Colpoys immediately ordered his squadron to give chase and at 12:00 the strange ships were identified as a squadron of French frigates. The French ships were the 32-gun Gloire, under Captain Beenst the Elder, Gentille, under Lieutenant Canon, and Fraternité, under Florinville, led by Captain Beenst of Gloire and on a three-month raiding cruise from Brest in the Bay of Biscay that had so-far been uneventful: the only prize taken had been a small Spanish merchant brig. Beenst quickly discovered the danger his squadron was in, and gave orders for them to sail westwards away from the British squadron. However, the wind favoured Colpoys and his vastly superior squadron rapidly gained on the French frigates. The first British ship to come within range was the 74-gun HMS Colossus under Captain John Monkton, which managed to exchange distant gunfire with the rearmost French ship before the gap widened once more.

==Battle==
Seeing that his ships were in danger of being caught by the much larger British ships of the line, Captain Beenst gave orders for the squadron to separate. Gentille and Fraternité splitting from Gloire to the west with the ships of the line HMS Hannibal and HMS Robust in close pursuit while Gloire swung northwest, eluding most of the British squadron except for the 32-gun frigate HMS Astraea under Captain Lord Henry Paulet, which managed to stay in contact throughout the afternoon.

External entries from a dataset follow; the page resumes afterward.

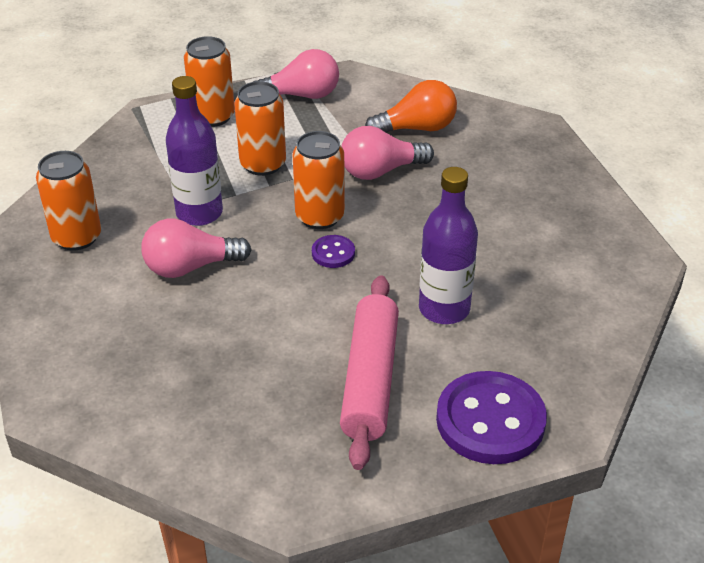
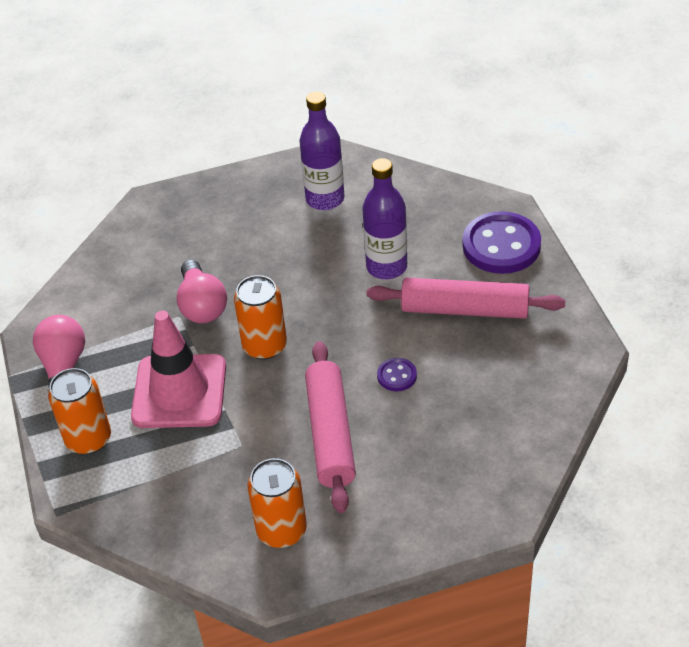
camera: 85 degrees left, 5 degrees up
(190, 267) = (330, 434): pink light bulb -> pink rolling pin
(199, 213) = (252, 435): purple bottle -> purple bottle (325, 199)
(263, 164) = (179, 391): orange can -> pink traffic cone
(333, 253) = (316, 335): purple button -> purple button (397, 376)
(417, 128) = (138, 280): orange light bulb -> none

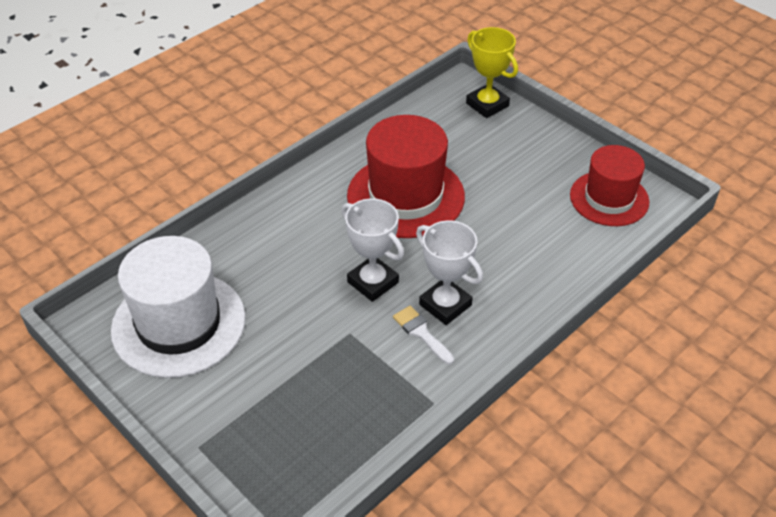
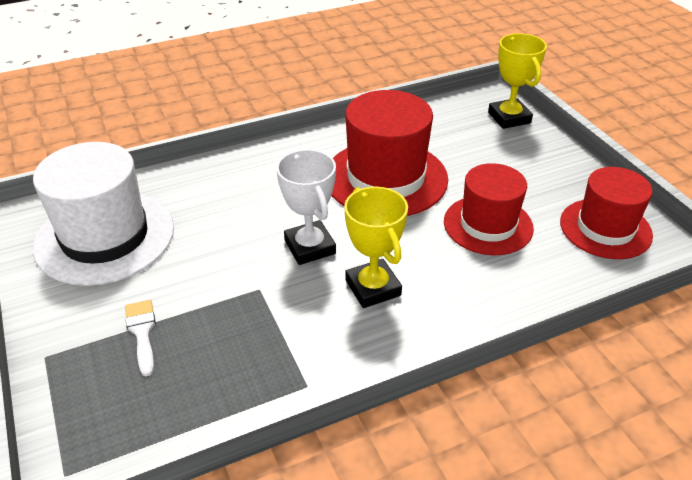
camera: 20 degrees right, 5 degrees down
(421, 333) = (332, 308): white brush -> white brush (142, 332)
(445, 305) = (373, 288): white trophy -> yellow trophy
(514, 220) = (488, 225): none -> red hat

At 18:00, with the rest of the pursuit far behind, Paulet succeeded in bringing Gloire within range of the cannon on his ship's quarterdeck. Opening fire with these guns brought a response from Beenst's sternchaser guns, the frigates exchanging cannon shot for four and a half hours as Astraea slowly caught up with its elusive opponent. At 22:30, Paulet was finally close enough to lay Astraea alongside Gloire and the two frigates exchanged fire at close range for the next 58 minutes, Paulet concentrating his gunnery on the hull of the French ship while Beenst's ordered his men to disable the British ship's rigging and masts. The battle was fiercely contested: Beenst suffered a head injury and all three of Astraeas topmasts taking serious damage, so much so that the main topmast collapsed in the aftermath of the action. However at 23:28, with two British ships of the line visible in the distance, Beenst surrendered his ship to Paulet.

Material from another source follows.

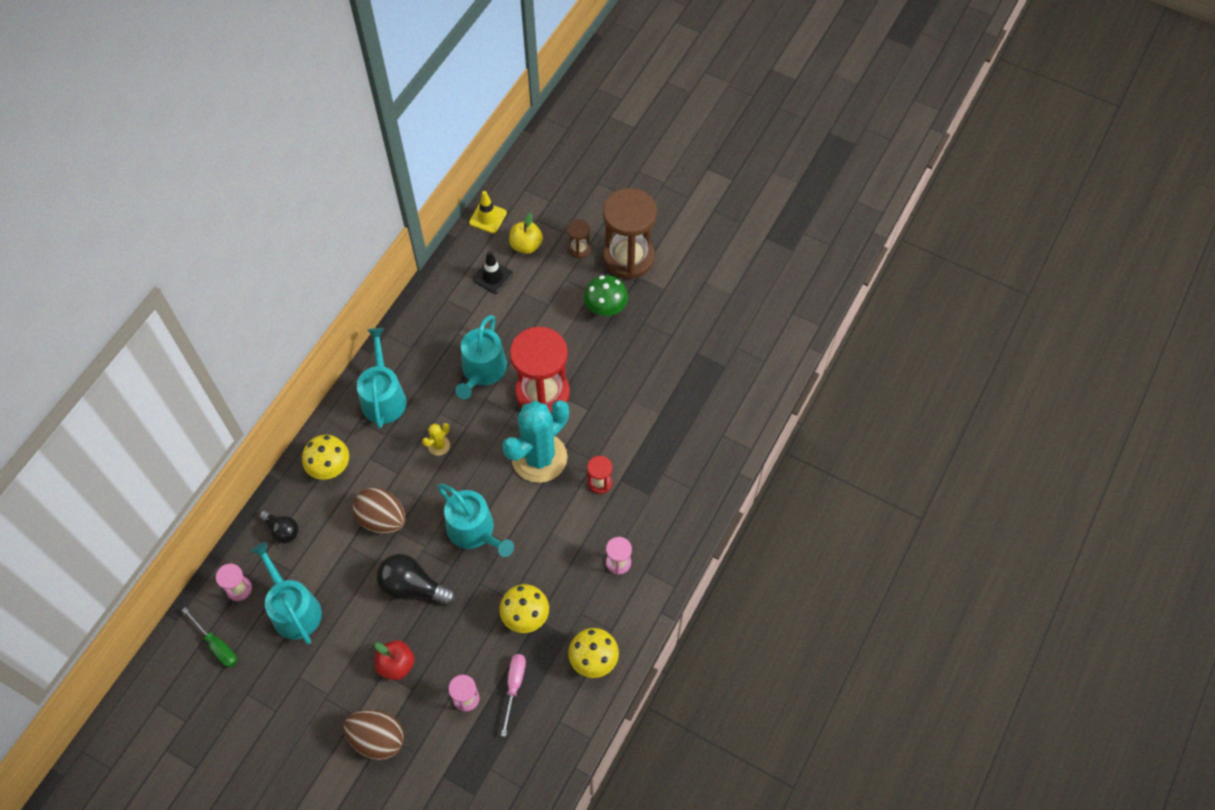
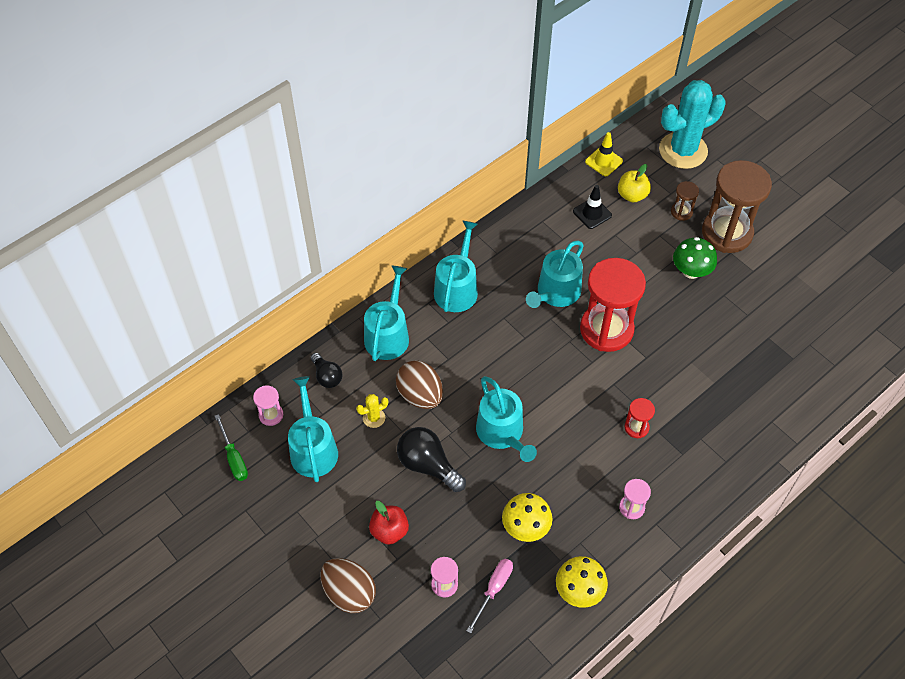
camera: 20 degrees right, 5 degrees down
(330, 467) = (388, 334): yellow mushroom -> turquoise watering can
(439, 445) = (494, 346): yellow cactus -> yellow cactus (374, 418)
(539, 458) = (585, 386): turquoise cactus -> turquoise cactus (683, 150)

Both ships had suffered damage, with the injuries to Astraeas masts requiring urgent repairs while Gloire had also suffered damage to its rigging and sails. The French ship had also taken heavy casualties, with 40 men killed or wounded, including the captain. In contrast, Astraea had not lost a single man, although one of the eight wounded subsequently died. Paulet effected repairs to both ships and gave temporary command of Gloire to Lieutenant John Talbot, who was subsequently promoted. He then brought both ships to the Portsmouth, where Colpoys was reconstituting his scattered squadron.

==Aftermath==
It was while sailing off the Isle of Wight that Colpoys learned from Captain Edward Thornbrough of Robust that Hannibal had succeeded in catching the French frigate Gentille early on the morning of 11 April. The French captain surrendering without a fight before the overwhelming British force that he faced, shocked that his frigate had been caught by a ship of the line in open waters. In response, Hannibal's captain, John Markham, proudly claimed that "Hannibal sails like a witch". Hannibal subsequently joined Robust in the chase of Fraternité, succeeding in firing several shot at the French ship before falling behind in a period of calm weather. After a chase of several days, Fraternité's captain lightened his ship by throwing guns and stores overboard and ultimately escaped pursuit, later rejoining the Brest fleet and participating in a number of subsequent campaigns. Both Gloire and Gentille were purchased for the Royal Navy, the entirety of Colpoy's squadron sharing in the prize money by prior arrangement. Neither ship was in particularly good condition however and neither had long service in the British fleet. Colpoys returned to the inshore blockade of Brest with his squadron following a brief refit at Portsmouth, remaining off the port for the remainder of the year.

Lieutenant Canon received the customary was court-martial following the loss of his ship, and was acquitted of all charges.